Issuing government bonds to finance infrastructure projects is not a bad idea given current conditions. Local interest rates are at record lows onshore, allowing the government to issue debt at relatively low yields. The large crowd of HKD savers earning next to zero interest in HKD bank accounts should also benefit from an alternative conservative asset. Recent retail bond offers have also been well received, such as Cheung Kong and Hutchison. HK has little by way of public debt so adding a little here should not alarm credit agencies. As long the capital raised is invested in worthwhile projects that boosts HK's infrastructure, the arguments for bond issuance are favourable.

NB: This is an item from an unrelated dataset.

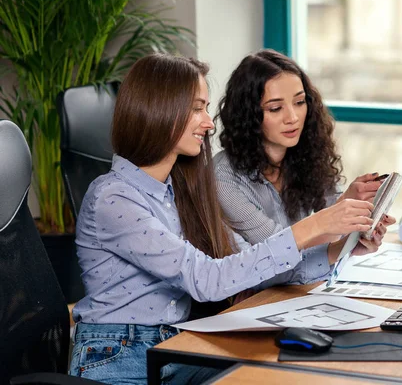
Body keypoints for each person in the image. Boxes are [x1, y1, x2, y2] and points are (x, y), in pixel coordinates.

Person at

Key points from the Financial Secretary's (FS's) Budget speech for 2004/5

Economic performance and prospects

  • Real GDP grew 3.3% in 2003 and it is expected to grow 6% in 2004 (same as SCB's forecast).
  • Consumer price index fell 2.6% in 2003 and forecast to fall by another 1% in 2004 (vs SCB's forecast of -0.5%).
  • Medium term growth forecast is revised up to 3.8% from 3% with trend increase in GDP price deflator at 0.7%, implying nominal growth rate of 4.5%.

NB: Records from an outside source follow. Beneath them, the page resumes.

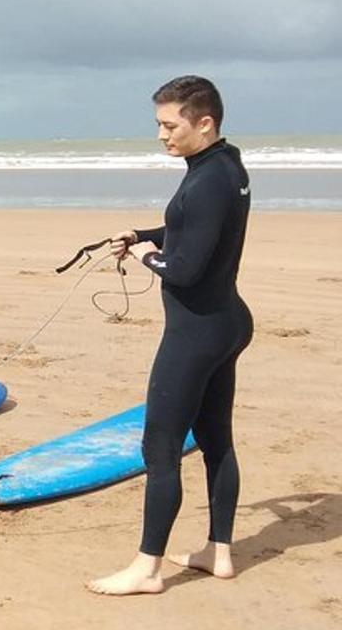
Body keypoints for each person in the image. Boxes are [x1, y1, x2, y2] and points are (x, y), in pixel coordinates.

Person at [87, 75, 253, 596]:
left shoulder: (205, 182)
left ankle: (147, 568)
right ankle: (218, 552)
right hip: (227, 322)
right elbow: (198, 232)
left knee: (159, 448)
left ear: (204, 122)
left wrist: (143, 256)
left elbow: (182, 270)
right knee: (215, 442)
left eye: (169, 124)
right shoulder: (226, 167)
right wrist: (144, 235)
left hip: (196, 333)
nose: (161, 134)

Public Finances (all in HK$ unless otherwise stated)

  • 2003/4 total govt spending is estimated to be $252.9bn and deficit of $49bn. The deficit number is much lower than market consensus ($50-60bn) and FS's first estimation of $78bn in October. Deficit forecast for 2004/5 is $42.6bn.
  • The FS is planning to reduce operating expenditure from $212.2bn in 2004/5 to $200bn in 2008/9. The FS agrees with the ideology of cutting expenditure first before hiking taxes.
  • The government will reduce the size of the civil service to 166 500 by March 2005 from the current 172 000, or a decline of 3.2%.
  • Capital expenditure for 2004/5 is estimated to be $46.5bn and average $42bn in the next five years.
  • In terms of revenue, tax hikes announced by the previous FS will continue and this could add $13bn in revenue.
  • No new tax hikes in this Budget, and salaries tax deduction for home loan interest will be extended to 7 years from 5 years.
  • Encourages the "Users pay" principle when considering government fees and charges. Government fees and charges freeze will end but people's livelihood should be considered first.
  • Goods and Services Tax (GST): Feasibility study will be available by the end of 2004 and the FS expects to take at least 3 years to implement. Rough estimate suggests every 1 percentage point of GST will add $6bn to govt revenue, assuming no exemption.
  • $21bn of govt assets was planned to be sold or securitised in 2003/4 and so far $15.5bn of housing loans have been sold to the HKMC. Airport privatisation and rail merger are expected to take place in 2005/6.

Issuance of government bonds

  • FS proposes to issue govt bonds to fund infrastructure and investment projects. This will also help the development of the local bond market.
  • The amount proposed is less than $20bn in 2004/5.
  • Fund raised by bond issuance will not be used to meet operating expenditure.

Fiscal reserves

  • The FS will aim to maintain a fiscal reserve of $150bn to $220bn to maintain market confidence.